** TASKS AND EXERCISES **
[a] In the abstract on episodic encoding and retrieval in young and elderly subjects, what judgment did subjects make about nouns during incidental encoding?
[b] Write what would come next after the final sentence of the abstract on episodic encoding and retrieval in young and elderly subjects.

** SOURCE EXTRACT **
◇ ◇ ◇ ◇ ◇
Neuroanatomical correlates of episodic encoding and retrieval in young and elderly subjects.

Lesion studies have shown convincingly that the medial temporal lobes (MTL) and frontal lobes are critical to episodic memory. Ageing generally has been found to have a generally negative effect on episodic memory performance, which might relate to neurofunctional changes in the frontal and medial temporal brain regions. In the present study, we used functional MRI (fMRI) to investigate separately the contributions of encoding and retrieval to the age-related decline in memory. To this end, we compared brain activity patterns obtained during incidental encoding (pleasant/unpleasant judgements about nouns) and subsequent retrieval (recognition) in three groups: a group of young subjects, a group of elderly subjects showing reduced memory performance (ELD-RED), and a group of elderly subjects who still performed in the normal range (ELD-NORM). This allowed us to differentiate between age-related changes in brain activity that affect memory function and those that do not have an apparent effect on memory function, because they are found in both elderly groups. Contrary to previous imaging studies on this topic, we used (self-paced) event-related fMRI to control for differences in performance level across groups by including correct responses only. Comparing the encoding of successfully remembered items with baseline (press left/press right), the young subjects showed a significant increase in brain activation in the left anterior MTL compared with the ELD-RED but not the ELD-NORM subjects. Comparing correctly rejected items (retrieval attempt) with baseline, the ELD-RED group showed much increased overall activity throughout the brain compared with the other groups. However, when correctly recognized items (retrieval attempt + success) were compared directly with correctly rejected items (retrieval attempt), these differences were greatly reduced, revealing common activity in the left parietal, retrosplenial and left anterior prefrontal regions. Therefore, we conclude that the reduced performance in the ELD-RED group is likely to be due to MTL dysfunction during encoding. The differences observed during retrieval attempts may reflect strategic differences. The lack of differences observed in relation to retrieval success suggests that ageing does not affect the processes that support the actual recovery of information.
◇ ◇ ◇ ◇ ◇
** RECORDS PROVIDED **
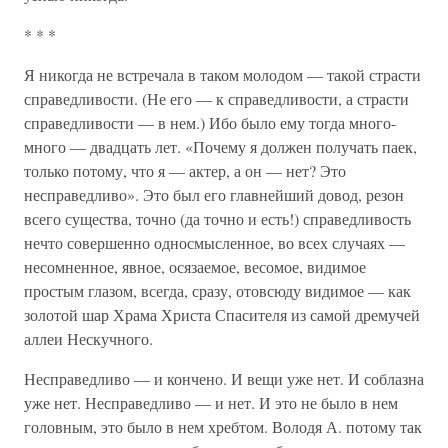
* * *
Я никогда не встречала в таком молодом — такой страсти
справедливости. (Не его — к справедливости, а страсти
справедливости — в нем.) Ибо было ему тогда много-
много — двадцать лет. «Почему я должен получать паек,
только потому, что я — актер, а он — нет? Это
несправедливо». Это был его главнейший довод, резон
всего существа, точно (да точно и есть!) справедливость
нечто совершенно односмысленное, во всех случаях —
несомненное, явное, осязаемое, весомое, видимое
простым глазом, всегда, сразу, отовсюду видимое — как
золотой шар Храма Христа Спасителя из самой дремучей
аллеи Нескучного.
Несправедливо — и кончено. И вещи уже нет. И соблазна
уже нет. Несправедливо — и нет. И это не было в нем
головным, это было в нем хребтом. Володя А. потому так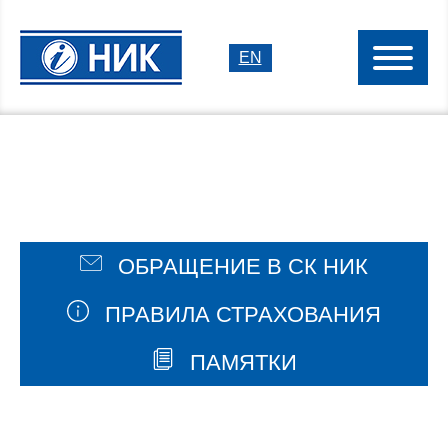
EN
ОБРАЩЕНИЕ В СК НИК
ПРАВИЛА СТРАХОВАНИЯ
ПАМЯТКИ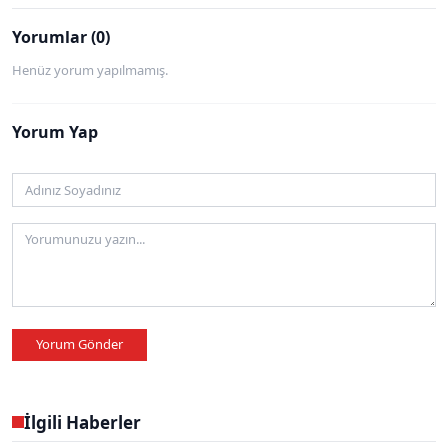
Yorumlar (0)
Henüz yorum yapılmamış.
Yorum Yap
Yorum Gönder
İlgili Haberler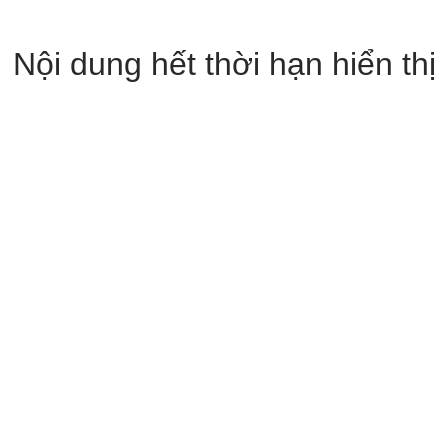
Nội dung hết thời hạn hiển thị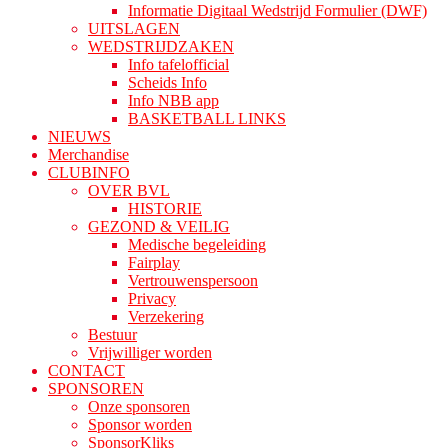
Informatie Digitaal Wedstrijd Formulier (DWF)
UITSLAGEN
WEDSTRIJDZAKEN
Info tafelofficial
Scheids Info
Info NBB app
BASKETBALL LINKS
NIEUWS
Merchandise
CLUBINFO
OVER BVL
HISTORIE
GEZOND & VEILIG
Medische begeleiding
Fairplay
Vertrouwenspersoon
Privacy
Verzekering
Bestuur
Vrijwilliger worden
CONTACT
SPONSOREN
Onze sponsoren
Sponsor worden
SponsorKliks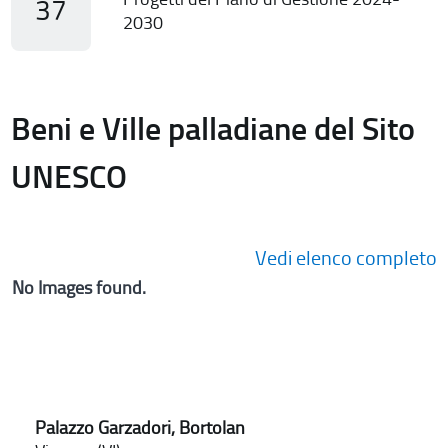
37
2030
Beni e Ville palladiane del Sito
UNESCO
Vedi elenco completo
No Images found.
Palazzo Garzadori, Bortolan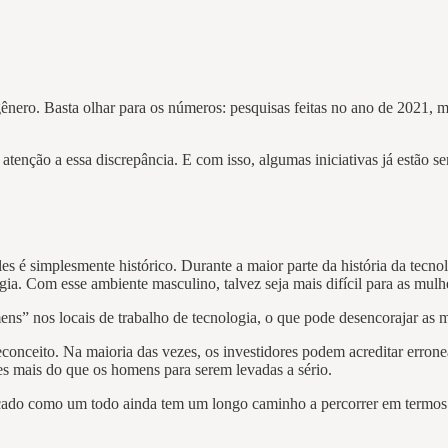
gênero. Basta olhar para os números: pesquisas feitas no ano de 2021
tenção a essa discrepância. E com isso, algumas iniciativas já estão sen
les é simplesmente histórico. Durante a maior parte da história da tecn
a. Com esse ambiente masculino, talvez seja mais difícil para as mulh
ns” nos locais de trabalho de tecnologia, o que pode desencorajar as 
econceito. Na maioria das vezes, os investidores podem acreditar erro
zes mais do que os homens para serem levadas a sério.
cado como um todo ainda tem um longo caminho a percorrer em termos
◇ ◇ ◇ ◇ ◇
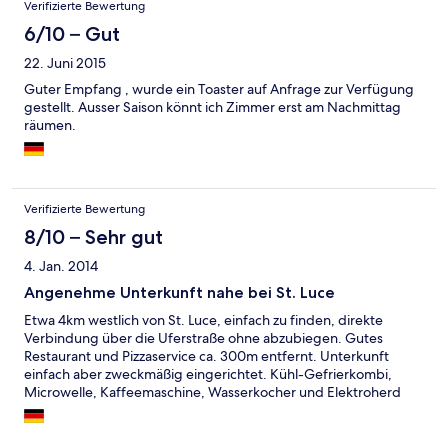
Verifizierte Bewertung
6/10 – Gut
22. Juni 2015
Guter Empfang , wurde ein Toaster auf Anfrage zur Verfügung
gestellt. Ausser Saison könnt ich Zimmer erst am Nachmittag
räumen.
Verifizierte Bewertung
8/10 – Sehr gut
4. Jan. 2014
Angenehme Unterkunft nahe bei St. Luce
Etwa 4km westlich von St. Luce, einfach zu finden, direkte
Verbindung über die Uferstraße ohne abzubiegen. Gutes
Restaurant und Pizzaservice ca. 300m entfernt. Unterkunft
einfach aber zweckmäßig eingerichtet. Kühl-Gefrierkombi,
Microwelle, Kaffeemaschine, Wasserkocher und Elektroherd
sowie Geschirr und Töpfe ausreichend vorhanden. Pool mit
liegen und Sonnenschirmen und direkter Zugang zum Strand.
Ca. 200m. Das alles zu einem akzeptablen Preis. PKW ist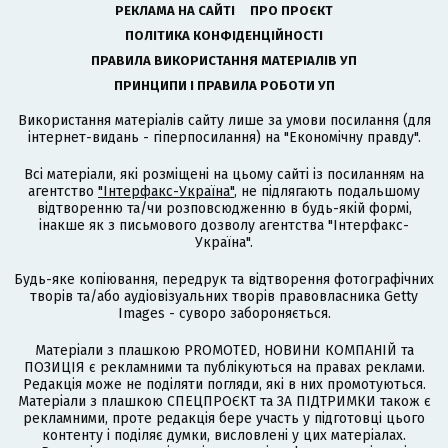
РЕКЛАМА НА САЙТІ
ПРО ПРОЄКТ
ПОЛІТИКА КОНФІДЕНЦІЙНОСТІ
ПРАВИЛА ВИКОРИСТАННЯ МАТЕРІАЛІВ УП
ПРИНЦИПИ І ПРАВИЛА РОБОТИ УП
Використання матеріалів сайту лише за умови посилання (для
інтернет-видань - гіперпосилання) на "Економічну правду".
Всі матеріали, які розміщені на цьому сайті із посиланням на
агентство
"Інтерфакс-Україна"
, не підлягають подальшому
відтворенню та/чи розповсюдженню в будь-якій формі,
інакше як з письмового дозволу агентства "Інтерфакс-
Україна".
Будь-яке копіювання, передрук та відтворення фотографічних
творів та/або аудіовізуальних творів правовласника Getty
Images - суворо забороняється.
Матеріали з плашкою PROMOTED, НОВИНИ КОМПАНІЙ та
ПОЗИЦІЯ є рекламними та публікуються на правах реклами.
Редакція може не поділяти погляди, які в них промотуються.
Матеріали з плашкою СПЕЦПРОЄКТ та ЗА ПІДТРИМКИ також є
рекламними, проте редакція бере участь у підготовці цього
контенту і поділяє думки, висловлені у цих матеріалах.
◇ ◇ ◇ ◇ ◇
** RESPONSES TO THE TASKS **
[a] Whether the nouns were pleasant or unpleasant.

[b]
Parahippocampal activation during successful recognition of words: a self-paced event-related fMRI study.

In this study, we investigated retrieval from verbal episodic memory using a self-paced event-related fMRI paradigm, similar to the designs typically used in behavioral studies of memory function. We tested the hypothesis that the medial temporal lobe (MTL) is involved in the actual recovery of verbal information (retrieval success) rather than in the attempt to retrieve information (retrieval attempt). To this end, we used a verbal recognition task, distinguishing correctly recognized words, correctly rejected words, and a low-level baseline condition. Directly contrasting correct recognition with correct rejection of words, we found activation in the left fusiform/parahippocampal gyrus, indicating that this region has a distinct role in the successful retrieval of verbal information. Furthermore, our results were in agreement with those of previous imaging studies that compared a fixed-paced verbal recognition task to a baseline condition, showing activation in bilateral inferior frontal cortex, left dorsolateral prefrontal cortex, left anterior insular cortex, and anterior cingulate. This demonstrates the applicability of a self-paced event-related design within imaging studies of memory function.